Tuesday, January 16, 2018

River5 running in OpenShift.com

A confluence of things came together last night and is worthy of sharing.
  • I'm a long time fan of RSS readers
  • Dave Winer has been talking up his river-of-news RSS aggregator (river5)
  • A desire to sharpen my dev skills on OpenShift
So last night I got River5, a nodejs app, running in OpenShift and it was pretty straightforward to do. Basically, change the port river5 listens on from the default 1337 to 8080, as required by OpenShift.

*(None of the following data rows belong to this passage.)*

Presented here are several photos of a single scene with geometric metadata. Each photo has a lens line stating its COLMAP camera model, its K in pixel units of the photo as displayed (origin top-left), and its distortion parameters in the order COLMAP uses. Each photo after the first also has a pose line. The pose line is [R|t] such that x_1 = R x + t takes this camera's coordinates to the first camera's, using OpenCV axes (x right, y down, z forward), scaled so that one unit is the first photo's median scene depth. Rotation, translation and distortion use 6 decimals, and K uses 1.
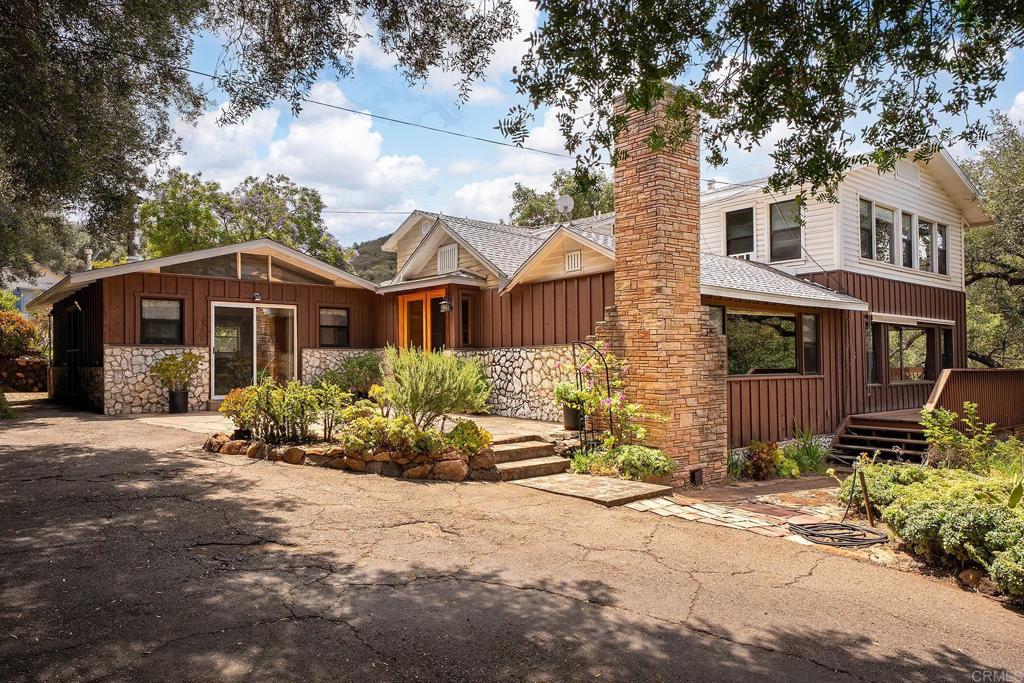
lens RADIAL K [[661.6, 0, 512.1], [0, 661.6, 355.3], [0, 0, 1]] dist [0.018643, 0.024896]
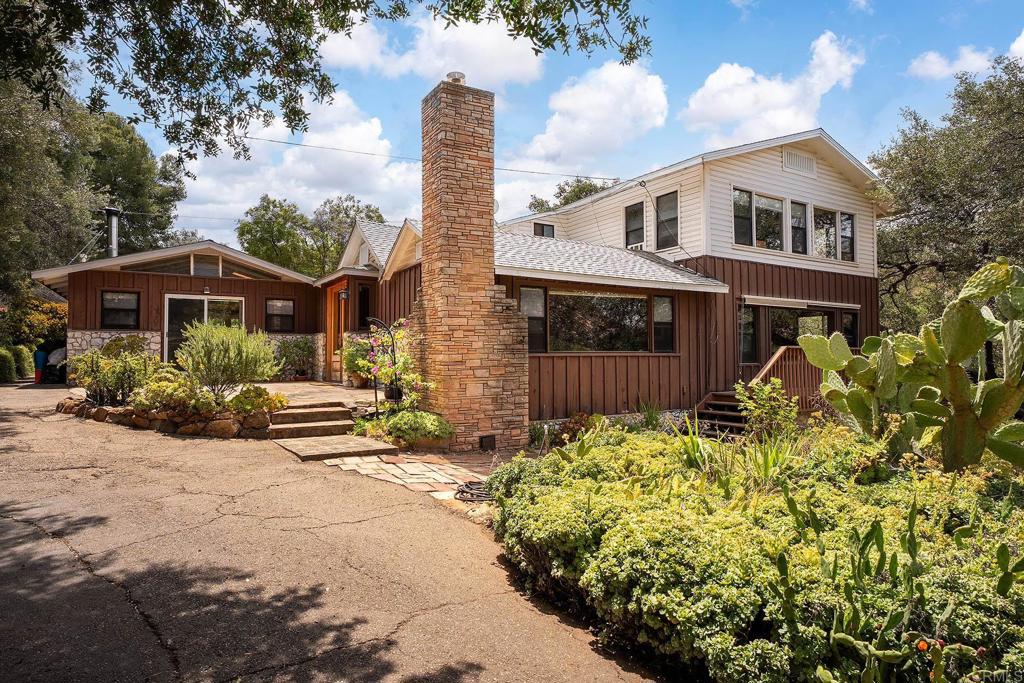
lens RADIAL K [[572.8, 0, 513.1], [0, 572.8, 344.8], [0, 0, 1]] dist [-0.012105, 0.018536]
pose [[0.990267, -0.003928, -0.139126, 0.351264], [0.002743, 0.999958, -0.008707, 0.024718], [0.139154, 0.008240, 0.990236, 0.059449]]
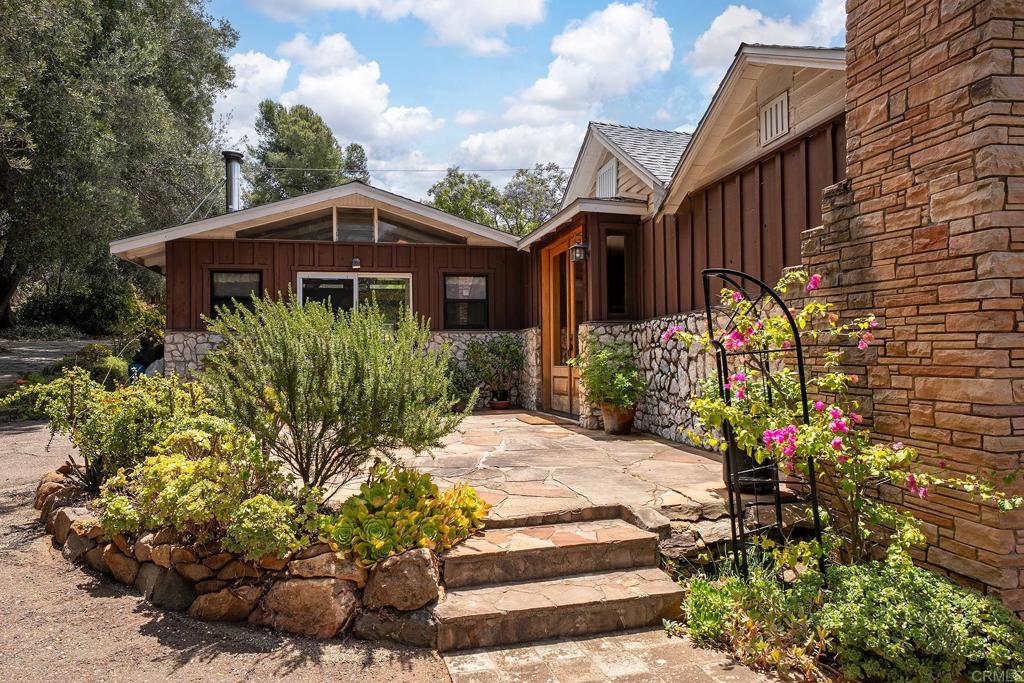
lens RADIAL K [[661.6, 0, 509.7], [0, 661.6, 347.1], [0, 0, 1]] dist [0.018643, 0.024896]
pose [[0.893682, -0.018591, -0.448315, 0.122365], [0.016421, 0.999827, -0.008727, 0.018437], [0.448400, 0.000437, 0.893833, 0.456744]]
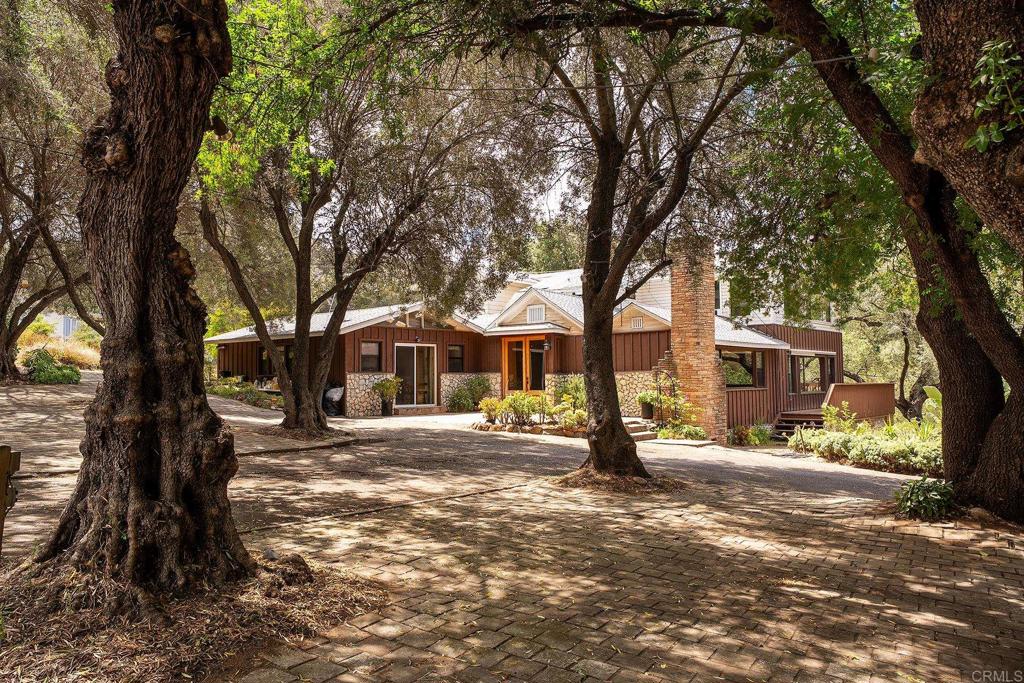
lens RADIAL K [[714.5, 0, 515.3], [0, 714.5, 343.0], [0, 0, 1]] dist [-0.007862, 0.001650]
pose [[0.986935, 0.001559, 0.161110, -0.478210], [0.004906, 0.999199, -0.039719, -0.015604], [-0.161043, 0.039991, 0.986137, -0.721310]]
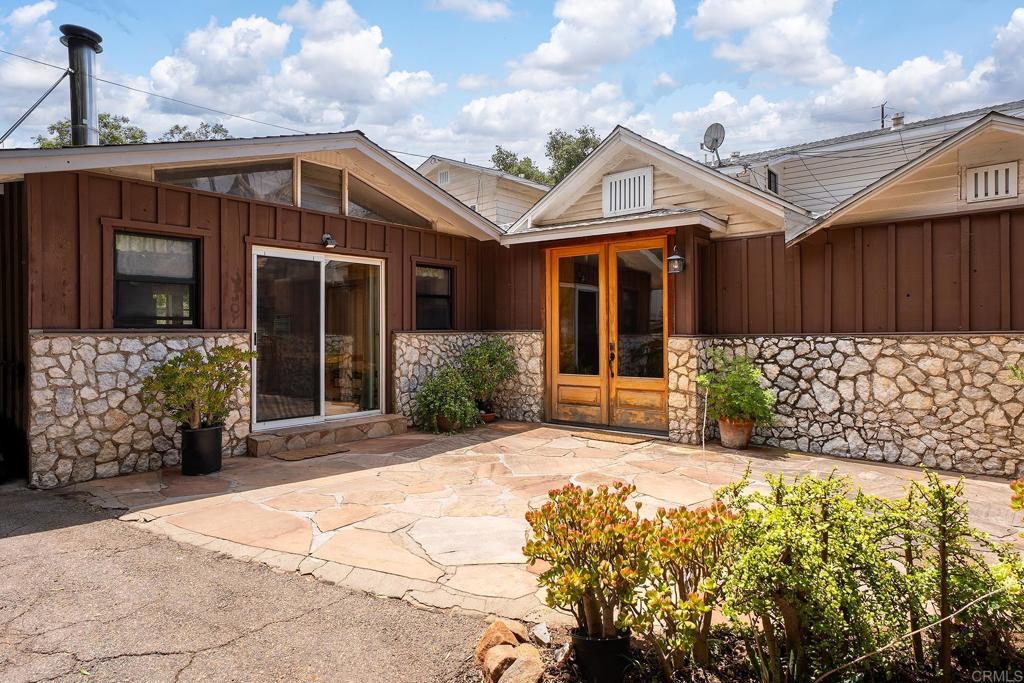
lens RADIAL K [[572.8, 0, 513.0], [0, 572.8, 328.7], [0, 0, 1]] dist [-0.012105, 0.018536]
pose [[0.981349, 0.001253, 0.192233, -0.363011], [-0.002525, 0.999976, 0.006374, -0.019942], [-0.192220, -0.006740, 0.981329, 0.556179]]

Then a handful of OpenShift steps to pull source from github, have it automatically build and then run in the public cloud.   For hacking around I used a private OpenShift cluster but provide the steps below to get it running in Red Hat's OpenShift.com environment.
  1. Fork my version of Dave's river5 github repo by using the github.com website.  My changes are minor - config.json to change the port and add my OPML exported from feedly.com.  Also added a new file, feedly.opml, of my feeds.  
  2. Download / install the OpenShift CLI on your desktop.  I use RHEL/Fedora for my desktop, but Windows/Mac versions are also available from here
  3. Signup for a free starter account on openshift.com
  4. Once you have logged in to openshift.com, click in the upper right under your identity in the dropdown for "Copy Login Command"
  5. The next few steps are done in a terminal
    1. Login command looks something like this
      $ oc login https://api.starter-us-west-2.openshift.com --token=XXXXXX-XXXXXXXXXXXXXXXXXXXXX_XXXXXXXXXXXXXX
    2. Create a project (think kubernetes namespace) to hold your application
      $ oc new-project my-river5 
    3. Create the new application from source on github (modify to reference your own repo)
      $ oc new-app https://github.com/MarcNo/river5
    4. Watch the build
      $ oc statusand
      $ oc logs -f bc/river5or use the OpenShift GUI
    5. Once complete, expose the service to the external network
      $ oc expose svc/river5
    6. Find out what the URL
      oc get routes
  6. Check it out!
    http://river5-my-river5.7e14.starter-us-west-2.openshiftapps.com/
Keep in mind this is just the minimum to get started.  A complete solution would include keeping data on persistent storage, perhaps shared storage for multiple river5 instances to share, etc.


Full disclosure, I'm a Red Hat Associate.